Start of Selected text

Well, for the discerning mobile user, the integration of GPT into Skype by way of the new Bing changes things and may, after all, be the app’s one last chance at staying alive.
“AI-powered Bing for Skype” is a thing and it now exists.
The “new Bing”, as Microsoft calls it, is supercharged by GPT-4, the latest version of the pre-trained transformer model on offer from Open AI. With the new Bing, users have a choice of the old-school search engine and a new, conversational search done through a chatbot. It is the latter that has been exported to Skype and the next two apps on this list to also, well, supercharge them.
“Imagine having a copilot for your friends and family as you stay connected and plan your next get together. Simply add Bing to the group, as you would any Skype contact, and now you can ask Bing to answer questions and provide information for the entire group. For example, if your family is chatting about the next family reunion, you can simply ask Bing for suggestions on travel destinations, expected weather forecasts and interesting events around your time of travel, and everyone in the chat will get access to the results. When you are catching up with friends, you can ask Bing to simply fetch information from the web, for example, the latest news or last night’s award shows to add to your conversation,” Yusuf Mehdi, the Corporate Vice President & Consumer Chief Marketing Officer at Microsoft wrote on the company’s blog last month.
2. Bing
Bing is, well, Bing. The search engine that, before the final two months of 2022, no one cared to use. At least not many of us cared to use it. Definitely, fewer Android users ever got to bother with it now that we have the Google Assistant and Search widgets everywhere we turn.
Obviously, the arrival of the “new Bing” that we have already described in detail above has turned the tables and seen the app become many an app store darling, climbing the app store chats in many countries.

End of Selected text

= Requirement 1 =
In the text on AI-powered Bing, which version of the pre-trained transformer model powers the new Bing?
= Requirement 2 =
Rewrite the part of the text on AI-powered Bing that opens with the words "Well, for the" and closes with "it now exists.", putting "demanding" in place of "discerning".
The lines that come next have no connection to the text on AI-powered Bing.

Start of Extracted material

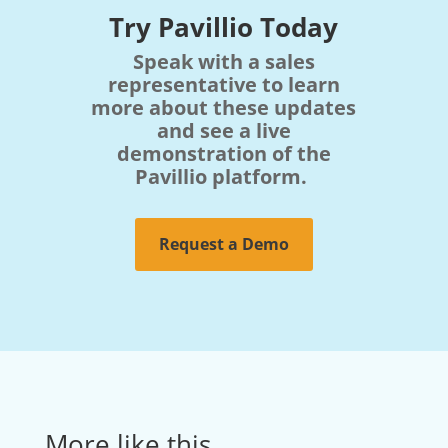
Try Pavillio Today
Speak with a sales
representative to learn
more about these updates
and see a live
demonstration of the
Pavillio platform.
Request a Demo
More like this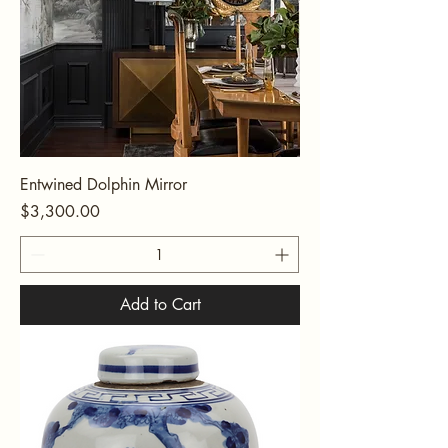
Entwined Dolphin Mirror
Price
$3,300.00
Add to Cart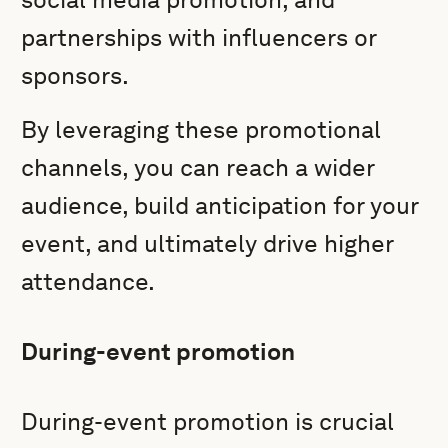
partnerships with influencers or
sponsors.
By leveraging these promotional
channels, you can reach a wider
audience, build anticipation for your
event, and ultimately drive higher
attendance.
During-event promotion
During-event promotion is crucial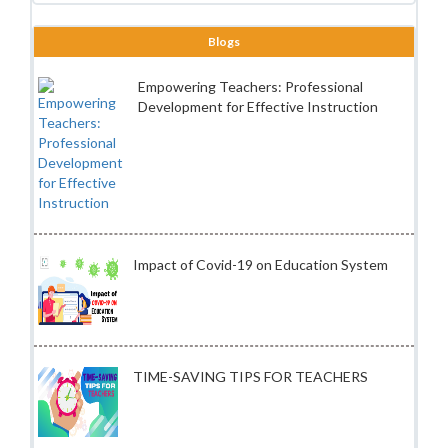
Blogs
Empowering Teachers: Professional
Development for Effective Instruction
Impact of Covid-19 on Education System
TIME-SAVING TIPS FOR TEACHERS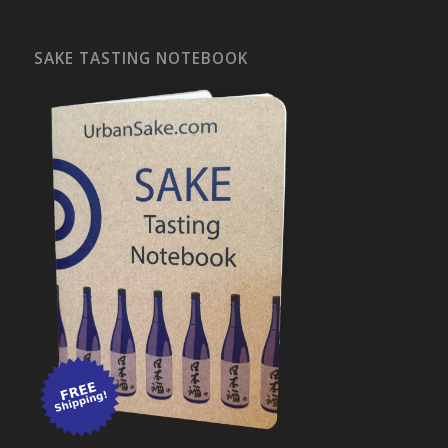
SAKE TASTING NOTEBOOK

End of Extracted material
Start of Extracted material

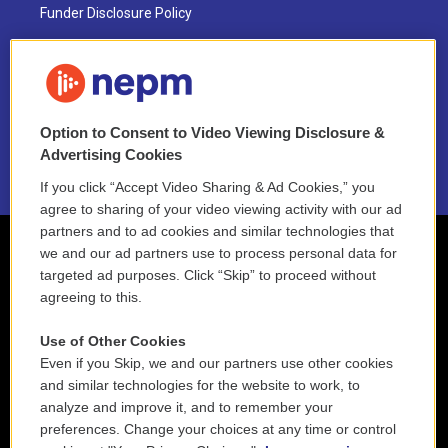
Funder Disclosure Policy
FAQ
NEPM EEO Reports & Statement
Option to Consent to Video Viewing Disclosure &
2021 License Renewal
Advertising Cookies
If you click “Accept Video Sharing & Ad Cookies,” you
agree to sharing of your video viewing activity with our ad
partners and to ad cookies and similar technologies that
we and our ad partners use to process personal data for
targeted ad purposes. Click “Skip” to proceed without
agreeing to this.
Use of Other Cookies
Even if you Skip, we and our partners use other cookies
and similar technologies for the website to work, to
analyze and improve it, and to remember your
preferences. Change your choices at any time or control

End of Extracted material

= Your solution 1 =
GPT-4

= Your solution 2 =
Well, for the demanding mobile user, the integration of GPT into Skype by way of the new Bing changes things and may, after all, be the app’s one last chance at staying alive.
“AI-powered Bing for Skype” is a thing and it now exists.